Activity: Rewrite the text of all the rows below as a JSON list of strings, with one string for each line and no blank lines. Leave out the picture lines.

Record excerpts:
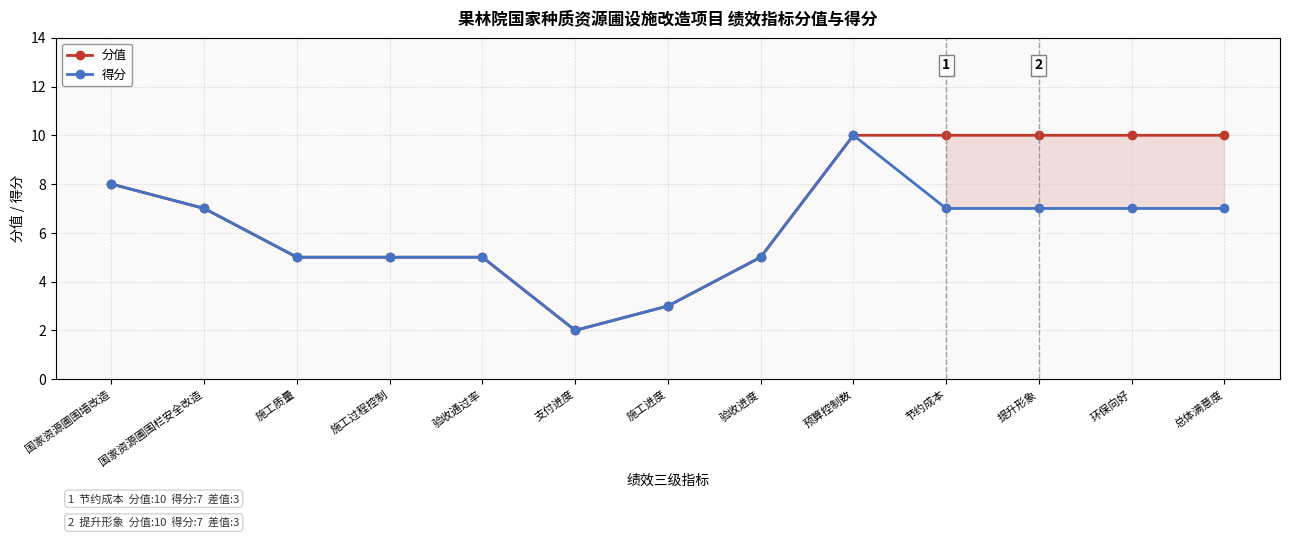

What is the spread (max minus min) of values at 提升形象?

3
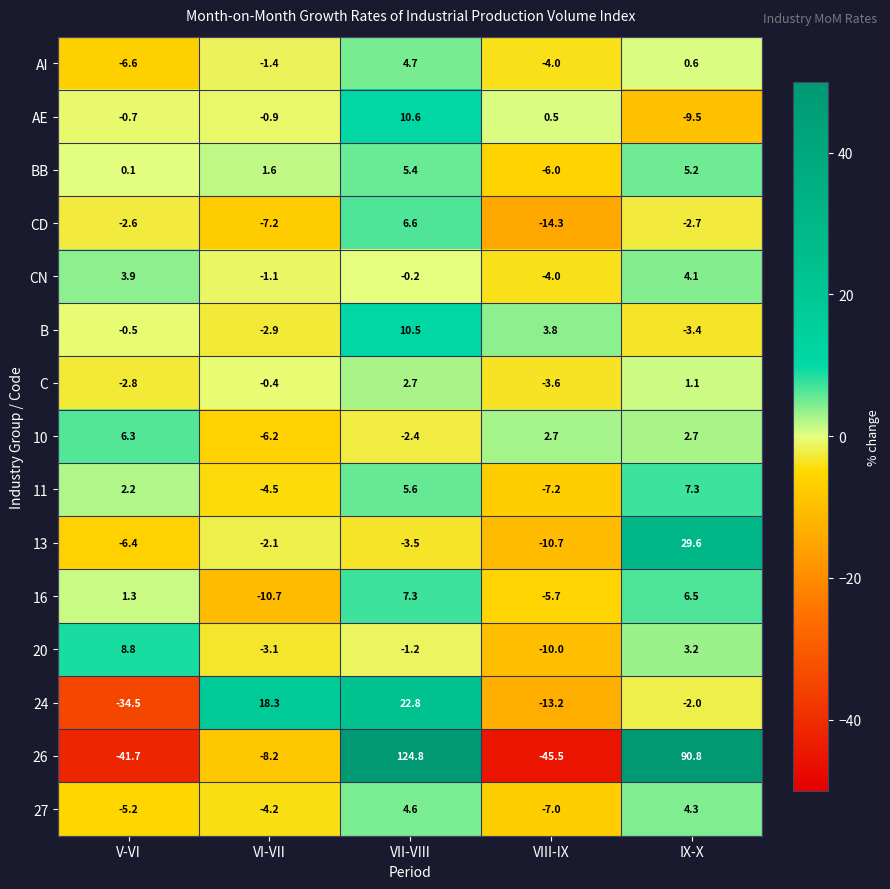

Which series changed the most between VI-VII and VIII-IX?

26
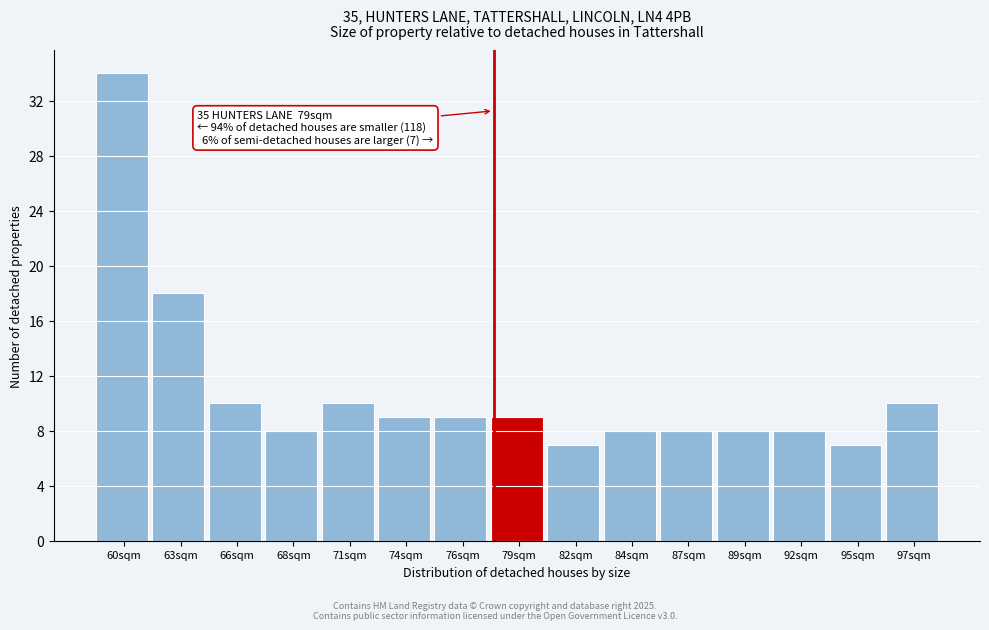

Reading right to left, what are all the values shown in this chart?

97sqm=10	95sqm=7	92sqm=8	89sqm=8	87sqm=8	84sqm=8	82sqm=7	79sqm=9	76sqm=9	74sqm=9	71sqm=10	68sqm=8	66sqm=10	63sqm=18	60sqm=34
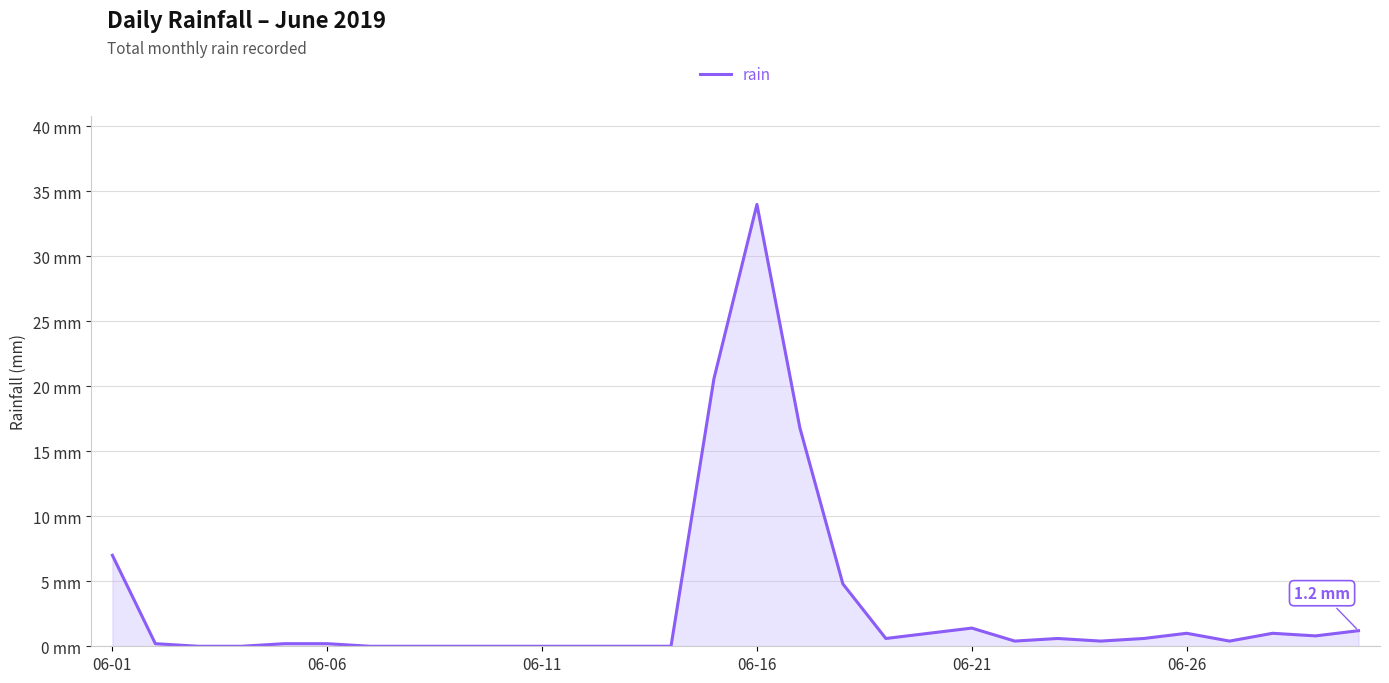

Reading right to left, list all the values displayed in this chart.

1.2	0.8	1.0	0.4	1.0	0.6	0.4	0.6	0.4	1.4	1.0	0.6	4.8	16.8	34.0	20.6	0.0	0.0	0.0	0.0	0.0	0.0	0.0	0.0	0.2	0.2	0.0	0.0	0.2	7.0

Answer section:
[
  "What is the spread (max minus min) of values at 提升形象?",
  "3",
  "Which series changed the most between VI-VII and VIII-IX?",
  "26",
  "Reading right to left, what are all the values shown in this chart?",
  "97sqm=10\t95sqm=7\t92sqm=8\t89sqm=8\t87sqm=8\t84sqm=8\t82sqm=7\t79sqm=9\t76sqm=9\t74sqm=9\t71sqm=10\t68sqm=8\t66sqm=10\t63sqm=18\t60sqm=34",
  "Reading right to left, list all the values displayed in this chart.",
  "1.2\t0.8\t1.0\t0.4\t1.0\t0.6\t0.4\t0.6\t0.4\t1.4\t1.0\t0.6\t4.8\t16.8\t34.0\t20.6\t0.0\t0.0\t0.0\t0.0\t0.0\t0.0\t0.0\t0.0\t0.2\t0.2\t0.0\t0.0\t0.2\t7.0"
]